If you’re new to aggregated binomial or logistic regression, those estimates might be confusing. For technical reasons–see here–, they’re in the log-odds metric. But we can use the brms::inv_logit_scaled() function to convert them back to a probability metric. Why would we want a probability metric?, you might ask. As it turns out, batting average is in a probability metric, too. So you might also think of the inv_logit_scaled() function as turning the model results into a batting-average metric. For example, if we wanted to get the estimated batting average for E. Rodriguez based on the y_fit model (i.e., the model corresponding to the $y$ estimator), we might do something like this.

fixef(fit_y)["playerERodriguez", 1] %>% 
  inv_logit_scaled()

## [1] 0.2282195

To double check the model returned a sensible estimate, here’s the corresponding y value from the baseball data.

baseball %>% 
  filter(player == "E Rodriguez") %>% 
  select(y)

## # A tibble: 1 × 1
##       y
##   <dbl>
## 1 0.222

It’s a little off, but in the right ballpark. Here is the corresponding estimate from the multilevel model, fit_z.

coef(fit_z)$player["E Rodriguez", 1, ] %>% inv_logit_scaled()

## [1] 0.2564979

And indeed that’s pretty close to the z value from the baseball data, too.

baseball %>% 
  filter(player == "E Rodriguez") %>% 
  select(z)

## # A tibble: 1 × 1
##       z
##   <dbl>
## 1 0.256

So now we have these too competing ways to model the data of the first 45 times at bat, let’s see how well their estimates predict the true_ba values. We’ll do so with a couple plots. This first one is of the single-level model which did not pool the batting averages.

━━━━━━━━━━━━━━━━━━━━

--- ASSIGNED TASK A ---
Based on the passage on batting averages, decide whether each statement below agrees with it: (i) the estimates are in the log-odds metric; (ii) the multilevel model is called fit_y; (iii) the first plot shows a model that pooled the batting averages. Answer yes or no for each, and quote the words from the passage that decide it.

--- DATA SECTION ---

━━━━━━━━━━━━━━━━━━━━

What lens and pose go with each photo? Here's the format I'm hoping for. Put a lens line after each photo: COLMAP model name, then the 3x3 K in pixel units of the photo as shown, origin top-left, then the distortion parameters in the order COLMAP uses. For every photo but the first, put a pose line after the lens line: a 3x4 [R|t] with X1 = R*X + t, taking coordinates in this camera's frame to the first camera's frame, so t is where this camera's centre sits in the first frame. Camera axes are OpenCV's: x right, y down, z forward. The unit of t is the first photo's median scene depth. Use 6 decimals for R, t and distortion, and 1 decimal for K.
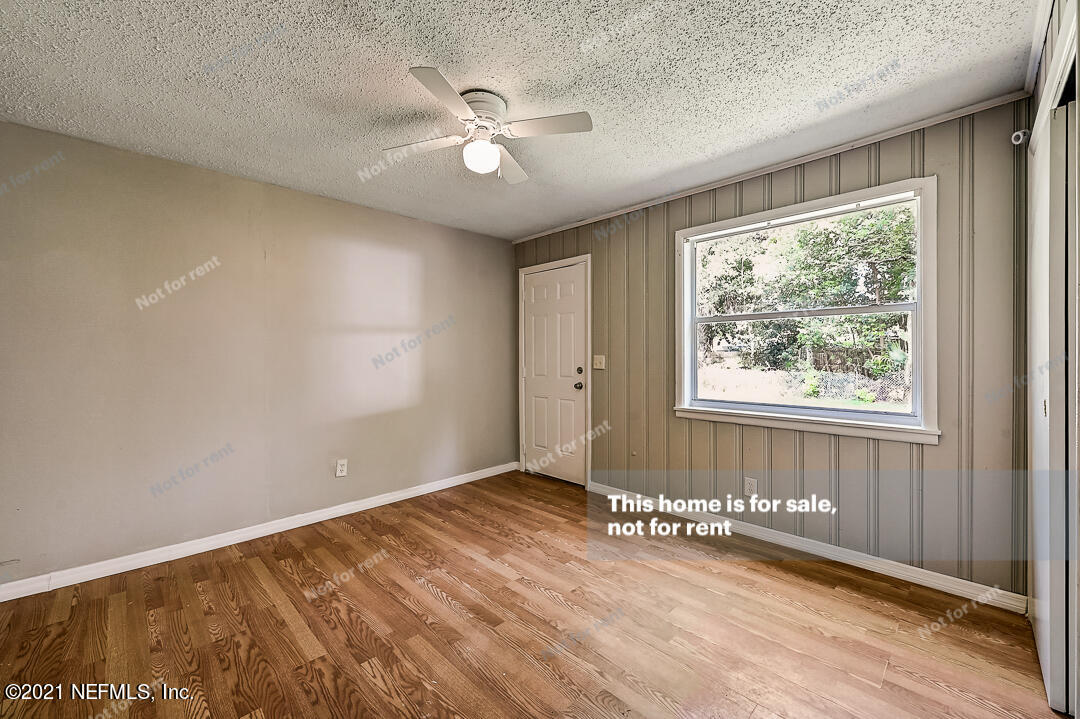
lens RADIAL K [[431.1, 0, 541.6], [0, 431.1, 358.3], [0, 0, 1]] dist [-0.002907, -0.000071]
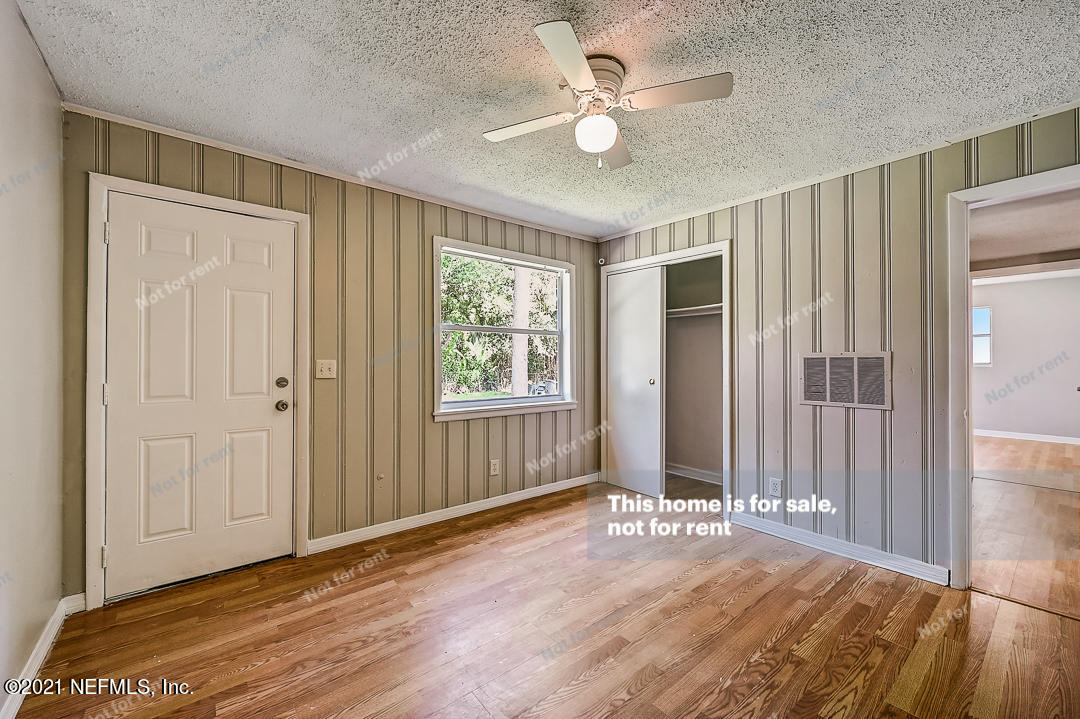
lens RADIAL K [[431.1, 0, 543.8], [0, 431.1, 360.5], [0, 0, 1]] dist [-0.002907, -0.000071]
pose [[0.083586, 0.004485, 0.996490, -0.710274], [0.003791, 0.999981, -0.004819, -0.001388], [-0.996493, 0.004180, 0.083567, 0.723115]]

━━━━━━━━━━━━━━━━━━━━

--- ASSIGNED TASK B ---
Extract every line of the rows under Block 1 without any change, and leave out the pictures.

--- RESPONSE A ---
(i) Yes: "they’re in the log-odds metric".
(ii) No: "the multilevel model, fit_z".
(iii) No: "the single-level model which did not pool the batting averages".

--- RESPONSE B ---
What lens and pose go with each photo? Here's the format I'm hoping for. Put a lens line after each photo: COLMAP model name, then the 3x3 K in pixel units of the photo as shown, origin top-left, then the distortion parameters in the order COLMAP uses. For every photo but the first, put a pose line after the lens line: a 3x4 [R|t] with X1 = R*X + t, taking coordinates in this camera's frame to the first camera's frame, so t is where this camera's centre sits in the first frame. Camera axes are OpenCV's: x right, y down, z forward. The unit of t is the first photo's median scene depth. Use 6 decimals for R, t and distortion, and 1 decimal for K.
lens RADIAL K [[431.1, 0, 541.6], [0, 431.1, 358.3], [0, 0, 1]] dist [-0.002907, -0.000071]
lens RADIAL K [[431.1, 0, 543.8], [0, 431.1, 360.5], [0, 0, 1]] dist [-0.002907, -0.000071]
pose [[0.083586, 0.004485, 0.996490, -0.710274], [0.003791, 0.999981, -0.004819, -0.001388], [-0.996493, 0.004180, 0.083567, 0.723115]]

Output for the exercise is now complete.